If there is probable cause to believe that, while on release, the person committed a Federal, State, or local felony, a rebuttable presumption arises that no condition or combination of conditions will assure that the person will not pose a danger to the safety of any other person or the community."
Based upon the evidence, the undersigned finds there is probable cause to believe that Defendant committed at least a state crime while on release. The detailed chemical tests of the specimens of May 11, 2015, May 14, 2015 and June 4, 2015 of Defendant's urine show that Defendant had used marijuana at some point at least between May 14, 2015 and June 4, 2015. It was the opinion of the Director of Toxicology of Alere Toxicology Services, Inc., Pat Pizzo, that the Defendant had reused marijuana prior to the collection of June 4, 2015. It was the opinion of the expert witness, Jenny Leiser, that Defendant had reused marijuana during the period between May 11, 2015 and June 4, 2015. Her opinion was based upon the scientific studies she performed and also based upon the report of Pat Pizzo, the Director of Toxicology. Defendant had to possess marijuana to have consumed it. The possession of marijuana is a misdemeanor under state law. N.C. G.S. § 90-95(a)(3)

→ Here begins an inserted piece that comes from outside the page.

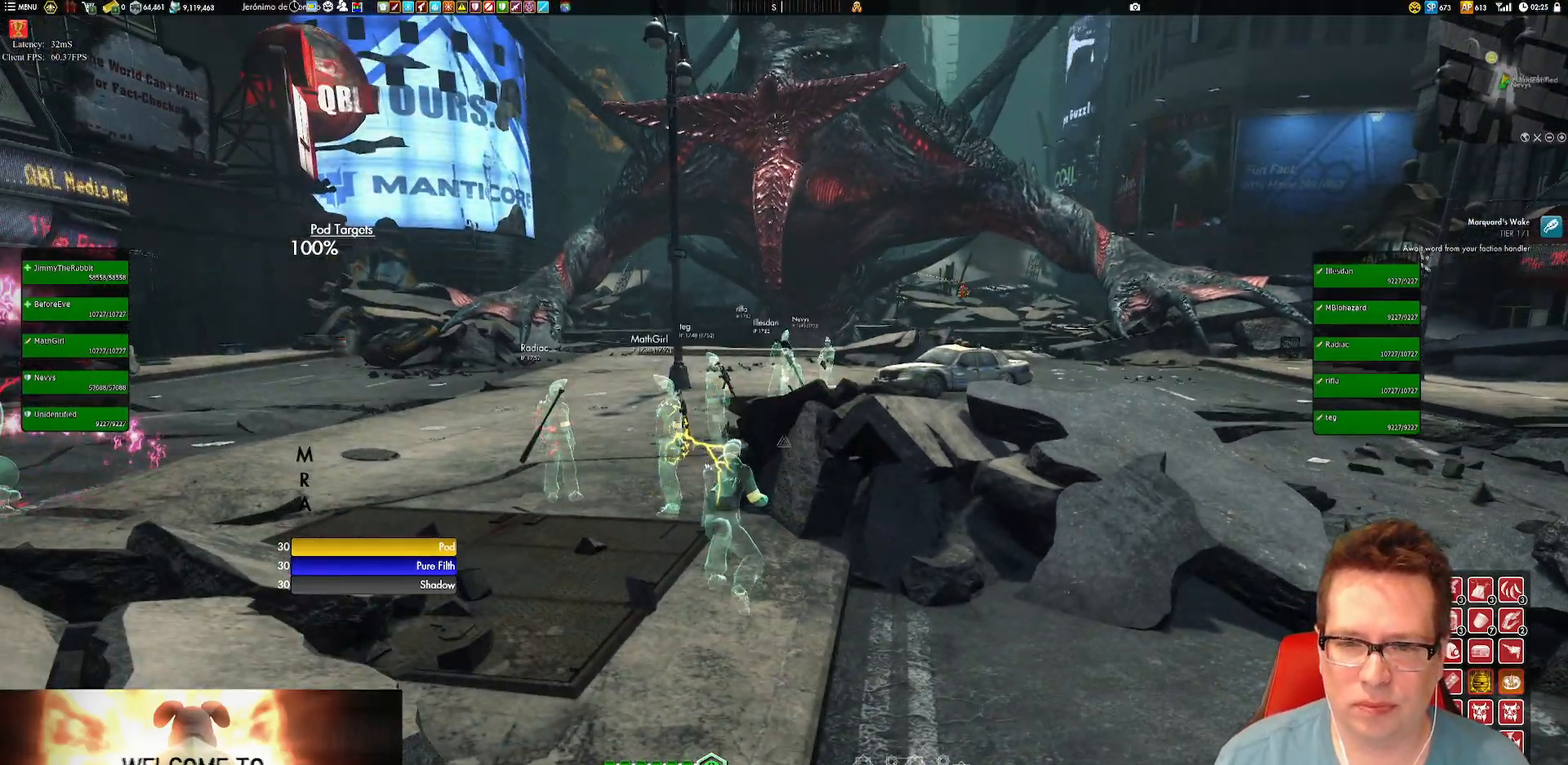
{"buttons": [], "left_stick": "center", "right_stick": "center", "events": []}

There has further been shown by clear and convincing evidence that Defendant violated the term and condition of release that required him not to possess or use a narcotic drug unless it was prescribed by a licensed medical practitioner. Defendant has clearly violated this condition by possessing and using marijuana which is a drug which is not prescribed by a licensed medical practitioner.
The undersigned has further considered the presumption that is created by 18 U.S.C. § 3142(e)(3)(E). In that statute it is stated:
subject to rebuttal by the person, it shall be presumed that no condition or combination of conditions would reasonably assure the appearance of a person as required and the safety of the community if the judicial officer finds there is probable cause to believe that the person committed - (E) an offense involving a minor victim under Section 2252A(a)(1), 2252A(a)(2).
The bill of indictment presenting charges against Defendant charges offenses involving those sections in counts one, two and three. The undersigned has further considered the factors as set forth under 18 U.S.C. § 3142(g). It appears that the offenses charged against the Defendant involve a minor victim. The weight of the evidence against the person is at the level of probable cause. Defendant is in good physical and mental condition, he has family ties and he has had employment and a long length of residence in the community. The criminal record of Defendant shows he was convicted of three counts of felony disseminating obscenity in Rutherford county, NC on May 9, 2007. It does not appear Defendant has ever failed to appear at any type of court proceeding. At the time of the current offense or arrest, Defendant was not on probation, parole or other release pending trial, sentencing, appeal or completion of sentence. The undersigned does find that the nature and seriousness of the danger to any person or the community that would be posed by the person's release shows that continue release of Defendant would create a risk of harm or danger to any other person or the community. Defendant was given specific instructions by the undersigned not to use a controlled substance without a prescription and he was not to violate any federal or state law while on release. It appears that Defendant has violated both of those instructions and as a result, the undersigned will enter an order detaining Defendant pending further proceedings in this matter.
IT IS, THEREFORE, ORDERED that the unsecured bond and the terms and conditions of pretrial release are hereby REVOKED and it is ORDERED that Defendant be detained pending further proceedings in this matter.